Equally important is addressing the moist shoe environment. Patients should rotate shoes, avoid tight or occlusive footwear, wear moisture-wicking or absorbent socks, and dry their feet carefully after washing or exercise. Managing hyperhidrosis with antiperspirants, iontophoresis, or other sweat-reduction strategies can be useful in recurrent or resistant cases. In selected patients, particularly those with significant sweating, botulinum toxin has also been described as an adjunctive option.
Prognosis and Prevention
The prognosis is excellent. Once the bacterial overgrowth and moist environment are controlled, the lesions generally resolve quickly and recurrence is preventable with ongoing foot-hygiene and footwear measures. Unlike many chronic plantar dermatoses, pitted keratolysis does not usually leave lasting damage if treated promptly.
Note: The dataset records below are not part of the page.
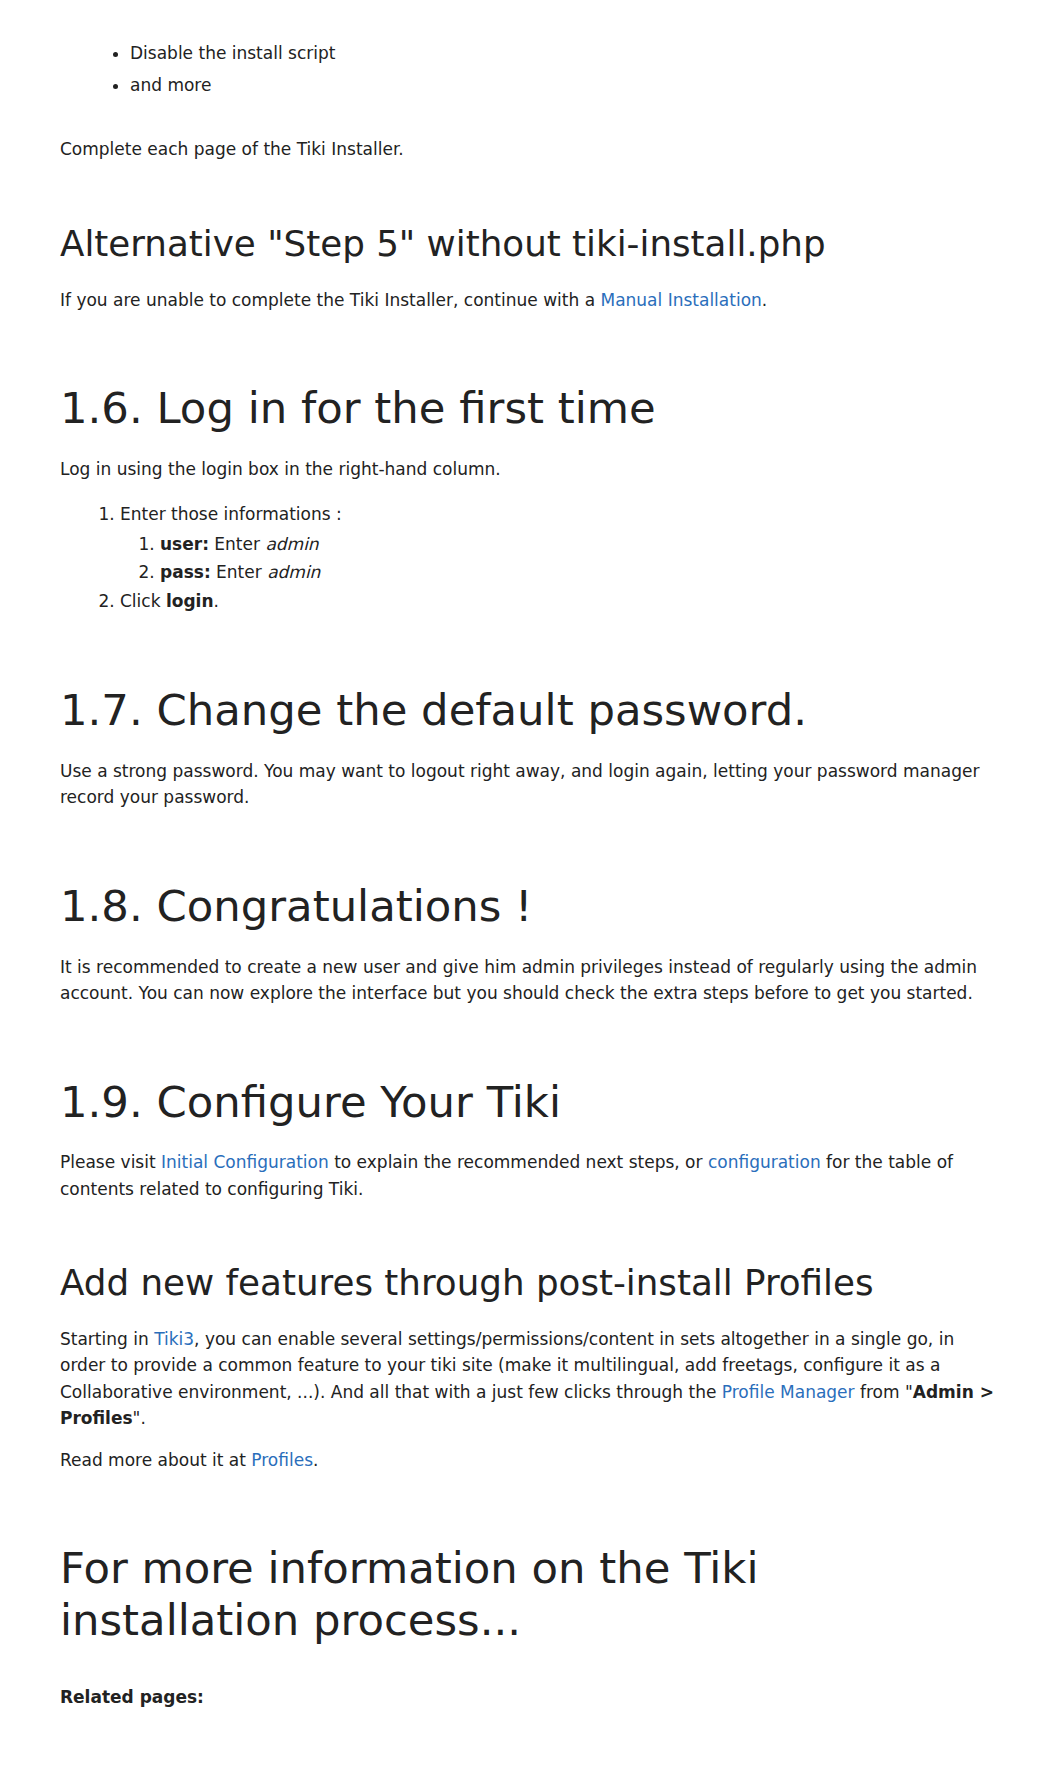Disable the install script
and more
Complete each page of the Tiki Installer.
Alternative "Step 5" without tiki-install.php
If you are unable to complete the Tiki Installer, continue with a Manual Installation.
1.6. Log in for the first time
Log in using the login box in the right-hand column.
Enter those informations :
user: Enter admin
pass: Enter admin
Click login.
1.7. Change the default password.
Use a strong password. You may want to logout right away, and login again, letting your password manager record your password.
1.8. Congratulations !
It is recommended to create a new user and give him admin privileges instead of regularly using the admin account. You can now explore the interface but you should check the extra steps before to get you started.
1.9. Configure Your Tiki
Please visit Initial Configuration to explain the recommended next steps, or configuration for the table of contents related to configuring Tiki.
Add new features through post-install Profiles
Starting in Tiki3, you can enable several settings/permissions/content in sets altogether in a single go, in order to provide a common feature to your tiki site (make it multilingual, add freetags, configure it as a Collaborative environment, ...). And all that with a just few clicks through the Profile Manager from "Admin > Profiles".
Read more about it at Profiles.
For more information on the Tiki installation process...
Related pages:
Prevention is best framed as moisture management. Regular sock changes, full drying after bathing or exercise, shoe rotation, breathable footwear, and attention to hyperhidrosis are the most practical measures. For recurrent cases, it is worth reviewing occupational footwear habits, training loads, and any underlying sweating disorder, because these are often the real drivers of persistence.
Clinical Significance
For podiatric and general clinical practice, pitted keratolysis is important because it is common, treatable, and frequently mistaken for fungal disease. Correct diagnosis avoids unnecessary antifungal treatment and helps clinicians target the actual problem: bacterial colonisation in a humid plantar environment. The condition also offers a good opportunity for patient education, especially around foot hygiene, sweat control, and shoe management.
In summary, pitted keratolysis is a superficial bacterial infection of the feet characterised by plantar pits, malodour, and moisture-related skin changes. It is usually easy to recognise, responds well to topical antibiotics, and recurs mainly when the underlying wet-occlusive footwear environment is not corrected.